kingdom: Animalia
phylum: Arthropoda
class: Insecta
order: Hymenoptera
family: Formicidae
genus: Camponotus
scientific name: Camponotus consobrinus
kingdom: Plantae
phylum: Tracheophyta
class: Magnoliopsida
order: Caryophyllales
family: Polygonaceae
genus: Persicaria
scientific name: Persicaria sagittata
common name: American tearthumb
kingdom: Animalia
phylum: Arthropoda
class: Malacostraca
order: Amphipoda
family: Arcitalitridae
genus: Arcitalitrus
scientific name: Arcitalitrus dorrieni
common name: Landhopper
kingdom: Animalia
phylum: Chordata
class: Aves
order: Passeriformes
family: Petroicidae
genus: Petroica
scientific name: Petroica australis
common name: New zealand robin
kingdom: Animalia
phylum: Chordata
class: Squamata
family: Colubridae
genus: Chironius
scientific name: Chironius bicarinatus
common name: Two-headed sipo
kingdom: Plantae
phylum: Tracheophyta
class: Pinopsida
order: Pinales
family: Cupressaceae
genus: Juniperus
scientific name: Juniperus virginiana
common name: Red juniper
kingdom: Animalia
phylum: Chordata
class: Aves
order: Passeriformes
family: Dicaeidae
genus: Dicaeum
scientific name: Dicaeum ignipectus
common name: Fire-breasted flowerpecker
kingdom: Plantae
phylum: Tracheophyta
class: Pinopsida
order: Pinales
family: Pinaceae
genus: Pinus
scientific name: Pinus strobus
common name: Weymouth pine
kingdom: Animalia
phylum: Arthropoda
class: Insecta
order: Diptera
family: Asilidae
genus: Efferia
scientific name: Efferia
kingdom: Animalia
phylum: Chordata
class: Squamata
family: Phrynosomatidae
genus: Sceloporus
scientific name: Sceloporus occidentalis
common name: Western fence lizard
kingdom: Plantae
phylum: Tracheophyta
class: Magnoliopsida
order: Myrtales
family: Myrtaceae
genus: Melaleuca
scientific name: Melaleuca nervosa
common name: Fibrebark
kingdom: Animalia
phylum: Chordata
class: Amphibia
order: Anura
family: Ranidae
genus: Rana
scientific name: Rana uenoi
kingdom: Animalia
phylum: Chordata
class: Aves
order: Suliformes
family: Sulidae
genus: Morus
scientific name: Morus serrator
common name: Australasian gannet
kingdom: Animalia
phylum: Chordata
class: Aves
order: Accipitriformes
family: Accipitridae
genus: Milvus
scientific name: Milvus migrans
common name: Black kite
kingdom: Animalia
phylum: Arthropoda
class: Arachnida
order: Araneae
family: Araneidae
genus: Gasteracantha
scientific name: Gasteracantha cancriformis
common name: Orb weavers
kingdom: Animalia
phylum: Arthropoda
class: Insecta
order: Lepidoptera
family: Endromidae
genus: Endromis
- - - - - - -
**Work required**:
Please convert the part of the records that opens with the line containing "family: Ranidae" and runs through the end of the records into a JSON list of strings, with one string per line and blank lines left out.

**Output below**:
[
  "family: Ranidae",
  "genus: Rana",
  "scientific name: Rana uenoi",
  "kingdom: Animalia",
  "phylum: Chordata",
  "class: Aves",
  "order: Suliformes",
  "family: Sulidae",
  "genus: Morus",
  "scientific name: Morus serrator",
  "common name: Australasian gannet",
  "kingdom: Animalia",
  "phylum: Chordata",
  "class: Aves",
  "order: Accipitriformes",
  "family: Accipitridae",
  "genus: Milvus",
  "scientific name: Milvus migrans",
  "common name: Black kite",
  "kingdom: Animalia",
  "phylum: Arthropoda",
  "class: Arachnida",
  "order: Araneae",
  "family: Araneidae",
  "genus: Gasteracantha",
  "scientific name: Gasteracantha cancriformis",
  "common name: Orb weavers",
  "kingdom: Animalia",
  "phylum: Arthropoda",
  "class: Insecta",
  "order: Lepidoptera",
  "family: Endromidae",
  "genus: Endromis"
]